3 students each choose two problems from a list of eight problems. How many ways can this be done?
The answer in the text book gives 8!/(2! 2! 2! 2!), but don't we also have to multiply by the number of ways the questions can be assigned to each student? So 3! x 8!/(2! 2! 2! 2!)?
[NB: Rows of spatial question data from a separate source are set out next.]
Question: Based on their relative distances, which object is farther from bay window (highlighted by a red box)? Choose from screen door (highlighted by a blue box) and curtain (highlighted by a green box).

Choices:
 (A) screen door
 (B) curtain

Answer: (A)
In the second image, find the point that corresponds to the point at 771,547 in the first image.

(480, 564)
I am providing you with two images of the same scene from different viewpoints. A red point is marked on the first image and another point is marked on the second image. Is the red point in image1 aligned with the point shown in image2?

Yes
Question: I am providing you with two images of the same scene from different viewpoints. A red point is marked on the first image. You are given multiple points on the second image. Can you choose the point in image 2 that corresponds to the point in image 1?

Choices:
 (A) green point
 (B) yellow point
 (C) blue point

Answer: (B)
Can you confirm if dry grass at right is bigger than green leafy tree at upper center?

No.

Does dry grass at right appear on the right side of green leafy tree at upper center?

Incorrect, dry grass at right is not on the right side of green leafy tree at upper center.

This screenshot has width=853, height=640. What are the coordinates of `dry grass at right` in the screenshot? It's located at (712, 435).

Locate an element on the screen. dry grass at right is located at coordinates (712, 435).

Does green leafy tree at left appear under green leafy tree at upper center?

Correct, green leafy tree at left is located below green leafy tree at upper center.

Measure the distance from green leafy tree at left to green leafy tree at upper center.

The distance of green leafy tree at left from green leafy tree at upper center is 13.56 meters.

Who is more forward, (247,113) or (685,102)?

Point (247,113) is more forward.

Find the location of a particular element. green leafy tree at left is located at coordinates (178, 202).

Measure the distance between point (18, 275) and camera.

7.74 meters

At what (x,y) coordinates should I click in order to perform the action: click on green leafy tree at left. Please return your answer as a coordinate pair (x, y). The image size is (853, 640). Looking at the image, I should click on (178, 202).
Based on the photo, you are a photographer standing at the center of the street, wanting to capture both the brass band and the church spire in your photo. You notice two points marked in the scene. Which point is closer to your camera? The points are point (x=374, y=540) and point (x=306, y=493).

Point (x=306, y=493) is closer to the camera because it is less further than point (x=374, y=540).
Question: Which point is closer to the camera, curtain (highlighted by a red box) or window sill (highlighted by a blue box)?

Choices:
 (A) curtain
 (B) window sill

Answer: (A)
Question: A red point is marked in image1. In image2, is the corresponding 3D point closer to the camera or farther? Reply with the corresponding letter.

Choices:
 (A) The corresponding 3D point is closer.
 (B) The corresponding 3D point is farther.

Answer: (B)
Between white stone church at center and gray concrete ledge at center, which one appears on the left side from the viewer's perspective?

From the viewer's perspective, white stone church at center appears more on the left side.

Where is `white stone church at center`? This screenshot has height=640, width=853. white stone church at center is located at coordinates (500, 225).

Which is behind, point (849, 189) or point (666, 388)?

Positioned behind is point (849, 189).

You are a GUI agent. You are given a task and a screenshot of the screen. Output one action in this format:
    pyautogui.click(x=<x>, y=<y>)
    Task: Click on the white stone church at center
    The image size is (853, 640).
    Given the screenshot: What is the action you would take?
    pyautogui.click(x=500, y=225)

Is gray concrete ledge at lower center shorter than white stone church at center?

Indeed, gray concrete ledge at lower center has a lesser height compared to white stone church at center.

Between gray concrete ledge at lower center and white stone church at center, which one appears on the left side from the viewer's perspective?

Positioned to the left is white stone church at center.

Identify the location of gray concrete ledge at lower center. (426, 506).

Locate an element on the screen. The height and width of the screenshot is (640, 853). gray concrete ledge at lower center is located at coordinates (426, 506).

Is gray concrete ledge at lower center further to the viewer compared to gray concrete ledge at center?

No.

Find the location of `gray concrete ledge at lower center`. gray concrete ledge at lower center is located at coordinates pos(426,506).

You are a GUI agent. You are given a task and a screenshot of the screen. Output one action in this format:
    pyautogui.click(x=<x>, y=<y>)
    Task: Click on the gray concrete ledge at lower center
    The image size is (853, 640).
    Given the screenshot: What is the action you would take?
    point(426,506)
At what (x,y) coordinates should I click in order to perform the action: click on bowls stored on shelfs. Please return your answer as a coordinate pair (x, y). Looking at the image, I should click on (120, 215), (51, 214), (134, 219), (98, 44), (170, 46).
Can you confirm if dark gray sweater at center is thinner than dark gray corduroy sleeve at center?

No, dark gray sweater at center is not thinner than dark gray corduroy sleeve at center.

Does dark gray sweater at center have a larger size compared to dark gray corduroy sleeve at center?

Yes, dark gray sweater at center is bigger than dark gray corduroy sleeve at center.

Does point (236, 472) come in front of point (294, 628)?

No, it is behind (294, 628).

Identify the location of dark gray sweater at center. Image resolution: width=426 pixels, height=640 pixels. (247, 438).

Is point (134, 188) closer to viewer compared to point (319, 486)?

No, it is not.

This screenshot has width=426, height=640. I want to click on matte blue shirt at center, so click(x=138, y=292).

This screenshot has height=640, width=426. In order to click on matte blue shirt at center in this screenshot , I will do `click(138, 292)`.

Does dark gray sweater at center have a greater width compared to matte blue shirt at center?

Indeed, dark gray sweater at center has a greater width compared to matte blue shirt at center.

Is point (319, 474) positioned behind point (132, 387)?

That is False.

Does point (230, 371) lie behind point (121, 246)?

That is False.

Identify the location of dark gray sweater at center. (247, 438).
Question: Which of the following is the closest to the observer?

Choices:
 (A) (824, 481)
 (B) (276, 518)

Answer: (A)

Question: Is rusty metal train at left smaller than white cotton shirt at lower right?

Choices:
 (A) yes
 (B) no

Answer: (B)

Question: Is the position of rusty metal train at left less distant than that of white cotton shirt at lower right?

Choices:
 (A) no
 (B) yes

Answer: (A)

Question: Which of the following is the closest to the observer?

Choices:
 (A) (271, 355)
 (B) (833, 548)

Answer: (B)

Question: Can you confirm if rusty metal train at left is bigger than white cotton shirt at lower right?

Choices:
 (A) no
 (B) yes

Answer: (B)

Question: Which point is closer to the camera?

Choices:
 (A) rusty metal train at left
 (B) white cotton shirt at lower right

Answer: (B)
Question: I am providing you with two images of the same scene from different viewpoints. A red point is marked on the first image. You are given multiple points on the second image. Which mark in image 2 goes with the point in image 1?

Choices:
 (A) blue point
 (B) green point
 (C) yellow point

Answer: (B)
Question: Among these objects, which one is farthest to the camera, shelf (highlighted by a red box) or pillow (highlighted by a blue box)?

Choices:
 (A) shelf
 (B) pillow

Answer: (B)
Please help me understand what I have misunderstood. THANKS!
On
No. How does the $8!/(2!)^4$ arise?
Now, notice that we already are accounting for the ordering between the students: we're giving the first pair of questions to the first student, not the second pair (and so on).
On
the main point is that if you sepcify three students with $A$,$B$,$C$, which means that we distinguish these three student, then we can conclude the answer is $\{\begin{pmatrix} 3\\ 1 \end{pmatrix}+\begin{pmatrix} 2\\ 1 \end{pmatrix}+\begin{pmatrix} 1\\ 1 \end{pmatrix} \} \begin{pmatrix} 8\\ 2 \end{pmatrix}\begin{pmatrix} 6\\ 2 \end{pmatrix}\begin{pmatrix} 4\\ 2 \end{pmatrix}$, not $3!(\ldots)$
We assume that Student 1 picks $2$ problems, then Student 2 picks $2$ problems from the remaining $6$, then Student $3$ picks $2$ problems from the remaining $4$.
Then S1 has $\binom{8}{2}$ choices, and for every such choice S2 has $\binom{6}{2}$ choices, and then S3 has $\binom{4}{2}$ choices, for a total of $\binom{8}{2}\binom{6}{2}\binom{4}{2}$,
This simplifies to the expression of your answer. Which student gets which problems is built into the calculation, we do not multiply by $3!$.